** What this task involves **
Retype the advertising industry article below word for word, from "As a way of" to "like safe bets.".

** Passage **

That’s half a decade put to bed and boy would it not go quietly. If you had to pick one word to reflect 2000 to 2005, you couldn’t go too far wrong with ‘bumpy’. Many agencies folded, while others worked hard to iron out the creases just to survive in an increasingly difficult market with ever-shrinking and stretched budgets. It’s not been all negative however, with some successful agency launches and many firms beginning to eat into accounts that had habitually been laid on a plate for London-based agencies. 2005 itself was one of ups and downs. MG Rover’s collapse in April was felt by so many across the industry, while some of the clients who had long ploughed money into the industry outside of the capital finally succumbed to the bright lights of the big smoke. Meanwhile, sizeable accounts and engaging projects continued to feed the agencies willing to fight for their slice of the new business pie.
As a way of looking forward and to coincide with this month’s Focus Manchester, Adline has commissioned some of the city’s most talented, established and rising stars from last season to forecast what 2006 may have in store for their respective disciplines. Their prophecies are not specific to their city, nor to the North West, they are for everyone operating within their field of expertise.
Let’s hope that the Crystal Balls of all our contributors are working - as we take a look at what the future holds for the industry in 2006.
Andrew Brown-Allan, Managing Director,
So what lies ahead for advertising in 2006? In the same way that it’s virtually impossible to predict if you’re going to win that next pitch or pick up that award, it’s similarly tricky to forecast the progress of the industry over the coming year.
There are some things that seem like safe bets.

** Extracted entries **
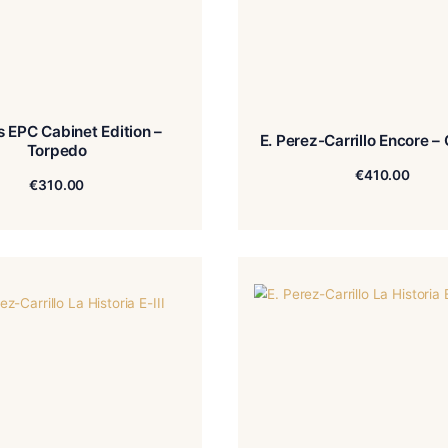
Aliados EPC Cabinet Edition –
E. Pere
Torpedo
€
310.00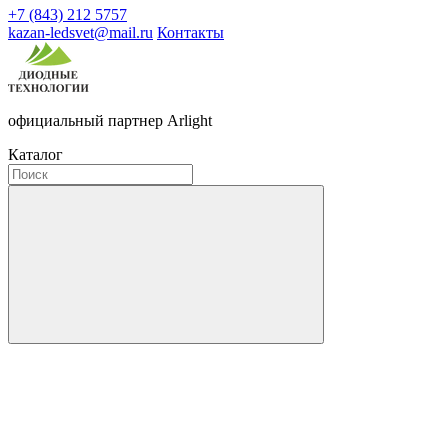
+7 (843) 212 5757
kazan-ledsvet@mail.ru
Контакты
официальный партнер Arlight
Каталог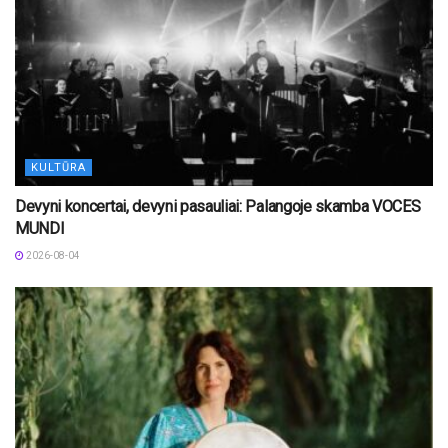
KULTŪRA
Devyni koncertai, devyni pasauliai: Palangoje skamba VOCES
MUNDI
2026-08-04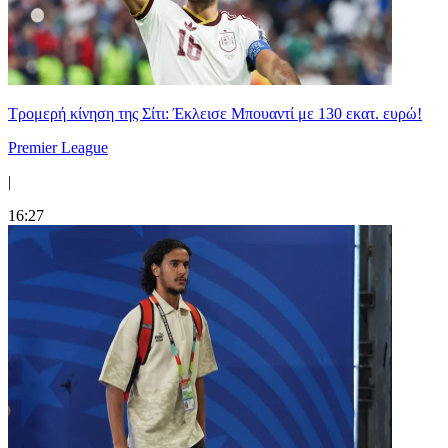
Τρομερή κίνηση της Σίτι: Έκλεισε Μπουαντί με 130 εκατ. ευρώ!
Premier League
|
16:27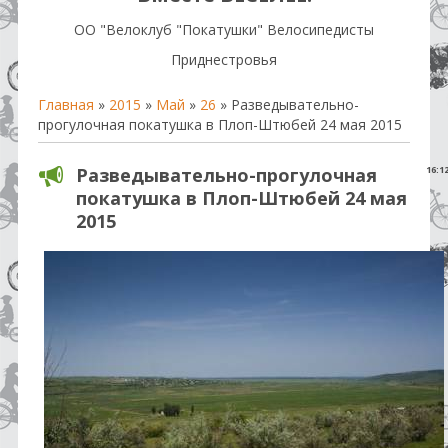
OO "Велоклуб "Покатушки" Велосипедисты
Приднестровья
Главная
»
2015
»
Май
»
26
» Разведывательно-
прогулочная покатушка в Плоп-Штюбей 24 мая 2015
Разведывательно-прогулочная
16:1
покатушка в Плоп-Штюбей 24 мая
2015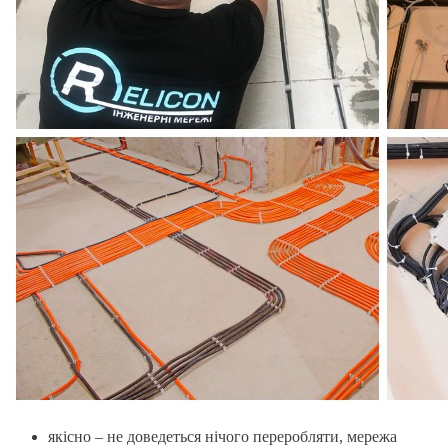
якісно – не доведеться нічого переробляти, мережа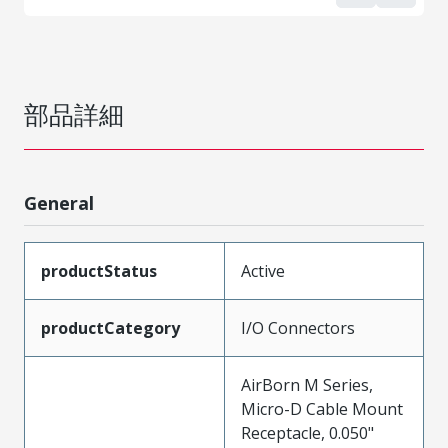
部品詳細
General
productStatus
Active
productCategory
I/O Connectors
AirBorn M Series,
Micro-D Cable Mount
Receptacle, 0.050"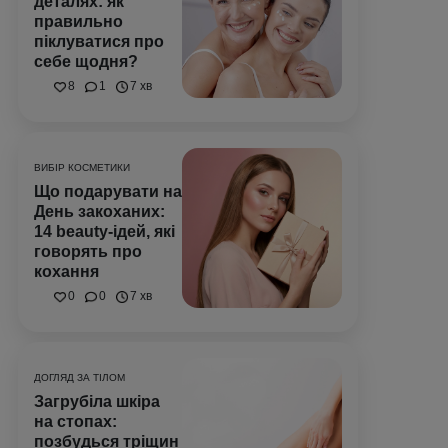
деталях: як
правильно
піклуватися про
себе щодня?
8
1
7 хв
ВИБІР КОСМЕТИКИ
Що подарувати на
День закоханих:
14 beauty-ідей, які
говорять про
кохання
0
0
7 хв
ДОГЛЯД ЗА ТІЛОМ
Загрубіла шкіра
на стопах:
позбудься тріщин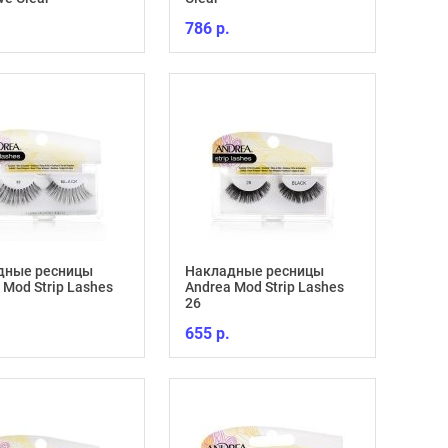
786 р.
дные ресницы
Накладные ресницы
 Mod Strip Lashes
Andrea Mod Strip Lashes
26
655 р.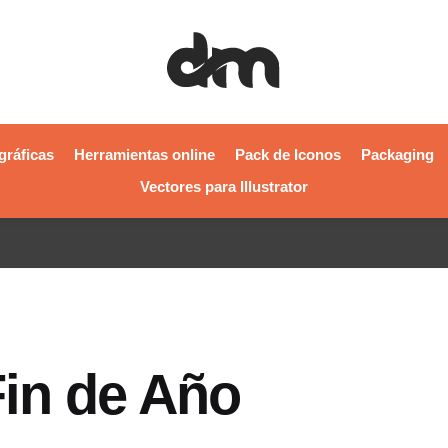
gráficas
Herramientas online
Pack de Iconos
Packaging
Vectores para Illustrator
Fin de Año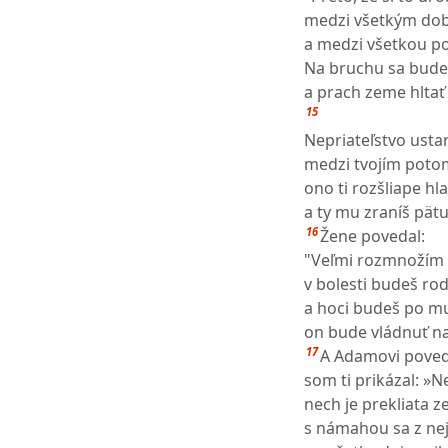
medzi všetkým do
a medzi všetkou p
Na bruchu sa budeš
a prach zeme hltať 
15
Nepriateľstvo ust
medzi tvojím poto
ono ti rozšliape hl
a ty mu zraníš pätu
16
Žene povedal:
"Veľmi rozmnožím t
v bolesti budeš rod
a hoci budeš po mu
on bude vládnuť n
17
A Adamovi povedal
som ti prikázal: »N
nech je prekliata z
s námahou sa z nej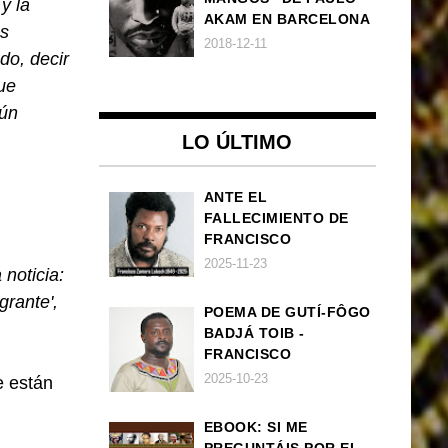
y la
AKAM EN BARCELONA
as
2018-12-11
do, decir
ue
gún
LO ÚLTIMO
ANTE EL
FALLECIMIENTO DE
FRANCISCO
ZAMORA LOBOCH
2025-11-23
 noticia:
grante',
POEMA DE GUTÍ-FÔGO
BADJÁ TOIB -
FRANCISCO
BALLOVERA ESTRADA:
2025-10-23
e están
ANHELOS
INCONCLUSOS DE 1968
EBOOK: SI ME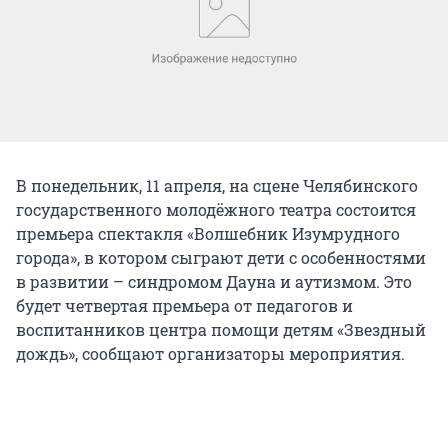
В понедельник, 11 апреля, на сцене Челябинского
государственного молодёжного театра состоится
премьера спектакля «Волшебник Изумрудного
города», в котором сыграют дети с особенностями
в развитии – синдромом Дауна и аутизмом. Это
будет четвертая премьера от педагогов и
воспитанников центра помощи детям «Звездный
дождь», сообщают организаторы мероприятия.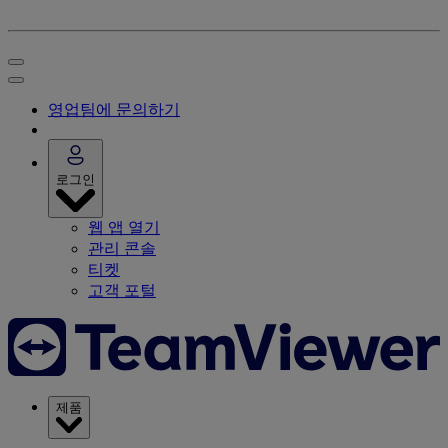
영업팀에 문의하기
로그인
웹 앱 열기
관리 콘솔
티켓
고객 포털
제품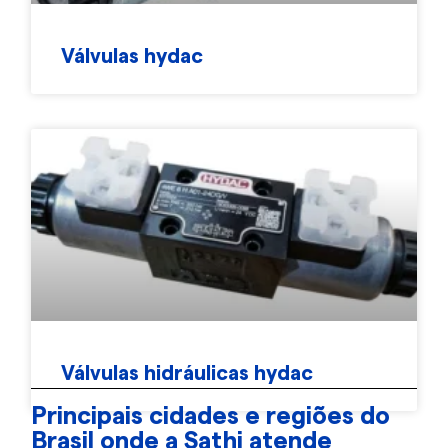
Válvulas hydac
Válvulas hidráulicas hydac
Principais cidades e regiões do
Brasil onde a Sathi atende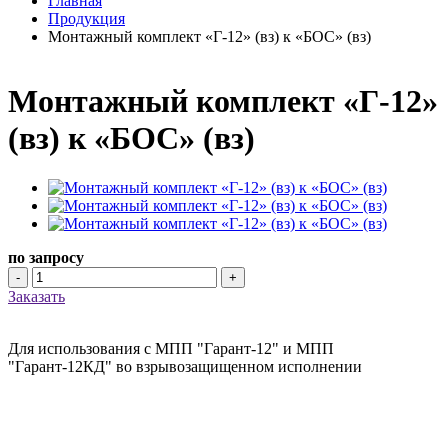
Главная
Продукция
Монтажный комплект «Г-12» (вз) к «БОС» (вз)
Монтажный комплект «Г-12»
(вз) к «БОС» (вз)
по запросу
-
+
Заказать
Для использования с МПП "Гарант-12" и МПП
"Гарант-12КД" во взрывозащищенном исполнении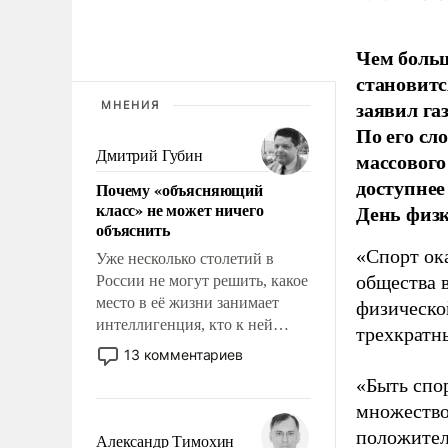
Чем больш
становитс
заявил г
МНЕНИЯ
По его сл
Дмитрий Губин
массового
доступнее
Почему «объясняющий
класс» не может ничего
День физ
объяснить
«Спорт ока
Уже несколько столетий в
общества 
России не могут решить, какое
место в её жизни занимает
физическо
интеллигенция, кто к ней
трехкратн
принадлежит, а кого из неё
13 комментариев
исключили с правом
«Быть спо
восстановления и без оного. И
множество
чем она отличается от просто
образованных людей. Иногда
положител
Александр Тимохин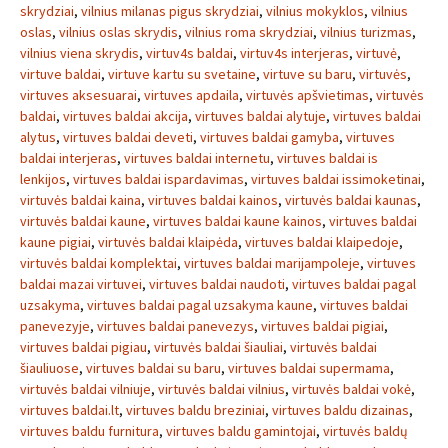
skrydziai
,
vilnius milanas pigus skrydziai
,
vilnius mokyklos
,
vilnius
oslas
,
vilnius oslas skrydis
,
vilnius roma skrydziai
,
vilnius turizmas
,
vilnius viena skrydis
,
virtuv4s baldai
,
virtuv4s interjeras
,
virtuvė
,
virtuve baldai
,
virtuve kartu su svetaine
,
virtuve su baru
,
virtuvės
,
virtuves aksesuarai
,
virtuves apdaila
,
virtuvės apšvietimas
,
virtuvės
baldai
,
virtuves baldai akcija
,
virtuves baldai alytuje
,
virtuves baldai
alytus
,
virtuves baldai deveti
,
virtuves baldai gamyba
,
virtuves
baldai interjeras
,
virtuves baldai internetu
,
virtuves baldai is
lenkijos
,
virtuves baldai ispardavimas
,
virtuves baldai issimoketinai
,
virtuvės baldai kaina
,
virtuves baldai kainos
,
virtuvės baldai kaunas
,
virtuvės baldai kaune
,
virtuves baldai kaune kainos
,
virtuves baldai
kaune pigiai
,
virtuvės baldai klaipėda
,
virtuves baldai klaipedoje
,
virtuvės baldai komplektai
,
virtuves baldai marijampoleje
,
virtuves
baldai mazai virtuvei
,
virtuves baldai naudoti
,
virtuves baldai pagal
uzsakyma
,
virtuves baldai pagal uzsakyma kaune
,
virtuves baldai
panevezyje
,
virtuves baldai panevezys
,
virtuves baldai pigiai
,
virtuves baldai pigiau
,
virtuvės baldai šiauliai
,
virtuvės baldai
šiauliuose
,
virtuves baldai su baru
,
virtuves baldai supermama
,
virtuvės baldai vilniuje
,
virtuvės baldai vilnius
,
virtuvės baldai vokė
,
virtuves baldai.lt
,
virtuves baldu breziniai
,
virtuves baldu dizainas
,
virtuves baldu furnitura
,
virtuves baldu gamintojai
,
virtuvės baldų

** Exercise solution **
As a way of looking forward and to coincide with this month’s Focus Manchester, Adline has commissioned some of the city’s most talented, established and rising stars from last season to forecast what 2006 may have in store for their respective disciplines. Their prophecies are not specific to their city, nor to the North West, they are for everyone operating within their field of expertise.
Let’s hope that the Crystal Balls of all our contributors are working - as we take a look at what the future holds for the industry in 2006.
Andrew Brown-Allan, Managing Director,
So what lies ahead for advertising in 2006? In the same way that it’s virtually impossible to predict if you’re going to win that next pitch or pick up that award, it’s similarly tricky to forecast the progress of the industry over the coming year.
There are some things that seem like safe bets.